Damn. That makes two cars and two broken windows in our care and on our street in 31 days. The first, on July 12th, was the missus’ sister’s, a late 90’s compact SUV that we car-sat while she was out of country. The perp walked away with an in-dash CD player and we were left holding the guilt bag. Tonight, it was her folks’ 3rd car, which we had borrowed to gain the freedom to leave the city on the weekends and the casualty was an original iPod shuffle. Rarely used, the early millennium Toyota sat just a few hundred feet from our front door beside a turn of the century neoclassical church.
We were well-acquainted with the process and, largely because of my stubborn idea that an unreported crime is a nonexistent crime, we called the report in to the police.

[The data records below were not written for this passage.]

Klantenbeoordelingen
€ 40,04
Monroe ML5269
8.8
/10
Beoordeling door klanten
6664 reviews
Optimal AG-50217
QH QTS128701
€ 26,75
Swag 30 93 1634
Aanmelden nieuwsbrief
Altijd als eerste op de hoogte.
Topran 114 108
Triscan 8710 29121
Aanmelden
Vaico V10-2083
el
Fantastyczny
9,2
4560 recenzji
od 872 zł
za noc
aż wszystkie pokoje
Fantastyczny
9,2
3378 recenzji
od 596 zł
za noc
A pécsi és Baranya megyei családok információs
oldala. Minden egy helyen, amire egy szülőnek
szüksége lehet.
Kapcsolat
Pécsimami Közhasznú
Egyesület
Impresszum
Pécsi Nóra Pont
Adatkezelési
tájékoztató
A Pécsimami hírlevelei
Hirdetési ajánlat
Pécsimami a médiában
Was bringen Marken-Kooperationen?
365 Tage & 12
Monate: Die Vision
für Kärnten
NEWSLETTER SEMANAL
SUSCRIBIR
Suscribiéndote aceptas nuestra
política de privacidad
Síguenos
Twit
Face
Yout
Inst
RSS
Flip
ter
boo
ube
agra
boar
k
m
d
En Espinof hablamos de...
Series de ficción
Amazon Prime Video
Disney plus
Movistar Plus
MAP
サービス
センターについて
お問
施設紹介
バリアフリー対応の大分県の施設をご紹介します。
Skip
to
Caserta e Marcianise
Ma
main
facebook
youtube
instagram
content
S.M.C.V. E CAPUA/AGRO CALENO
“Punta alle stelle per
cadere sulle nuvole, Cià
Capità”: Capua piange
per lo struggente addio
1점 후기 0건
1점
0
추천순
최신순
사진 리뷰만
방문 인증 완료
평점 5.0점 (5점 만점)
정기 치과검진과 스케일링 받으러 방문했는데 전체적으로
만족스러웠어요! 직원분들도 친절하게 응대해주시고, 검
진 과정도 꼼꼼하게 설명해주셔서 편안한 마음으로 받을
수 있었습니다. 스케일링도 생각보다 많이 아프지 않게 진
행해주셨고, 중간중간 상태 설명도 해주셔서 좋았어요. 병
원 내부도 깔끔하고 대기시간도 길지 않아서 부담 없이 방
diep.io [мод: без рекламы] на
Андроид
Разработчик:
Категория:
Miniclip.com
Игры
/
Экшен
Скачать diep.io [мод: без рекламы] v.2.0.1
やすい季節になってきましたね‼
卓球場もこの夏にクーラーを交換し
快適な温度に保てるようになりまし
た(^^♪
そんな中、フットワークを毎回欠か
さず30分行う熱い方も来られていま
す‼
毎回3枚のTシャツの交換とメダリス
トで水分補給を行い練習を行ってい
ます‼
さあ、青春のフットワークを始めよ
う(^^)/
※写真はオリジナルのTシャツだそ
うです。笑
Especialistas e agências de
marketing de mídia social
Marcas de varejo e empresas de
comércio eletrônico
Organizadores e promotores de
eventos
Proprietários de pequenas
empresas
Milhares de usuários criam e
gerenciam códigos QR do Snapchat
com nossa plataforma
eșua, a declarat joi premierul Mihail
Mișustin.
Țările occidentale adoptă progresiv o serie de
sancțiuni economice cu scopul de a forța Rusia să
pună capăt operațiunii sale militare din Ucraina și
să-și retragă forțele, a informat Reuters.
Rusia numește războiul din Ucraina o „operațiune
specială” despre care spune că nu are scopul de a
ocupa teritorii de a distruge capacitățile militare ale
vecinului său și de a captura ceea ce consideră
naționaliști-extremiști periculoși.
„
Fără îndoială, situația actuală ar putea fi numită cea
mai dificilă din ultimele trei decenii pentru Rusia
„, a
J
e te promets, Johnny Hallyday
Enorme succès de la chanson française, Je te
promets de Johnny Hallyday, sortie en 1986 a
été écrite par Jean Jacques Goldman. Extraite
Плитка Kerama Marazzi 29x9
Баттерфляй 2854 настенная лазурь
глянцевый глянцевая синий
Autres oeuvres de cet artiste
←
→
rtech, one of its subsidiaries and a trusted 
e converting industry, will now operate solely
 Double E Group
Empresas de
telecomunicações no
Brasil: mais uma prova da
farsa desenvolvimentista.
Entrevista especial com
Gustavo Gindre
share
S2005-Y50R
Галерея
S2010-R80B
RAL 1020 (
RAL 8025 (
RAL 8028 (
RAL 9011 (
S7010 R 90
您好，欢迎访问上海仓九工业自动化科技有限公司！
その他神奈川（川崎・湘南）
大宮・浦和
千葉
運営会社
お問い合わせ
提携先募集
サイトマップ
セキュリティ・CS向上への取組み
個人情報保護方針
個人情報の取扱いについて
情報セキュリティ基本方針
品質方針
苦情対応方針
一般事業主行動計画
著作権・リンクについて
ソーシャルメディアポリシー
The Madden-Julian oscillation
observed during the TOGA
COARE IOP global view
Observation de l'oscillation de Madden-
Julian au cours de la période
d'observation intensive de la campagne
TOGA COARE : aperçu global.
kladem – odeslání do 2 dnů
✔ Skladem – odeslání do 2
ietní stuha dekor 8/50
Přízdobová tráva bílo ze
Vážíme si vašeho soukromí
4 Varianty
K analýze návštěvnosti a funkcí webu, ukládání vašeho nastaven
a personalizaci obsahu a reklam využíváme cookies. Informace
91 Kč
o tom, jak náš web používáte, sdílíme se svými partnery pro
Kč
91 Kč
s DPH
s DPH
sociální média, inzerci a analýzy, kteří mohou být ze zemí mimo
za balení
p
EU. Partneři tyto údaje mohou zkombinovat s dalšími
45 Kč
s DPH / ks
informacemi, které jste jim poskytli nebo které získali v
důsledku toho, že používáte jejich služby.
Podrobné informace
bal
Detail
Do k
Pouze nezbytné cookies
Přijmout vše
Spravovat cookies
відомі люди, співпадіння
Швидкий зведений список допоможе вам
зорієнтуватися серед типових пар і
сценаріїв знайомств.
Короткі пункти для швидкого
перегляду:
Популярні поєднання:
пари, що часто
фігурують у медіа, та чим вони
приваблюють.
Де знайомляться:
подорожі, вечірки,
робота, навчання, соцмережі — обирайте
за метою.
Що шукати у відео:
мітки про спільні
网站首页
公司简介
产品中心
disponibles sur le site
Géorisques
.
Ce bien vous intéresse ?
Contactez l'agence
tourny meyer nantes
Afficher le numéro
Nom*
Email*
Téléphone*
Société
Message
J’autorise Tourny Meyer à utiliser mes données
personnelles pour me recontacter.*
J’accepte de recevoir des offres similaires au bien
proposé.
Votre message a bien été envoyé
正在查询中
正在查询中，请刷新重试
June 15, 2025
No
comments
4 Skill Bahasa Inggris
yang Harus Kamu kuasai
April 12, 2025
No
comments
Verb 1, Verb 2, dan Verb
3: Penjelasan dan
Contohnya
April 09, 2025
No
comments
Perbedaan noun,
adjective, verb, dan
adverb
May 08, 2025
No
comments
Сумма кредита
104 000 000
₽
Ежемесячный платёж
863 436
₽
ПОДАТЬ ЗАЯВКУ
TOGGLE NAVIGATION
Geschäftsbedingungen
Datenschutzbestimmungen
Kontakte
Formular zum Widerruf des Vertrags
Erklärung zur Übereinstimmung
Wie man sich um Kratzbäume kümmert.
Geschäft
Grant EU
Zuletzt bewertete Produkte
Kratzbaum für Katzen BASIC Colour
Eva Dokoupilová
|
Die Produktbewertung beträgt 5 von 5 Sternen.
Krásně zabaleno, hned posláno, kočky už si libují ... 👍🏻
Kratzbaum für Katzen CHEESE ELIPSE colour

More accurately, we simply emailed it in as I already had the 14th District’s Police Commander’s email addy from the last go-around. After reading my note — an irritating one, I’m sure (I mentioned Broken Window Theory) — she graciously and promptly dispatched a squad car.
The point of this post isn’t really to critique the CPD or the Alderman’s response. In an environment defined by political austerity and group-politik-pandering, I’m sure their hands are tied. Of course CPD can’t rightly investigate property damage and theft in a city that boasts a homicide rate that bests Kabul’s.
One feels the prick of privilege in even broaching the discomfort caused by the inconvenience that accompanies this sort of thing. People die in this city every day. We lost a CD player and a $50 iPod and we’re left wary of parking on our own street but, otherwise, intact. The audacity that’s rolled up in the willingness to break a window, in broad daylight, to glom on to a minor electronic device that black-market-retails for $10 sheds light on the desperation of our dispossessed. How arbitrary is it that each of us exist as a relative have or have-not? In many cases, it turns out to be a transitory standing.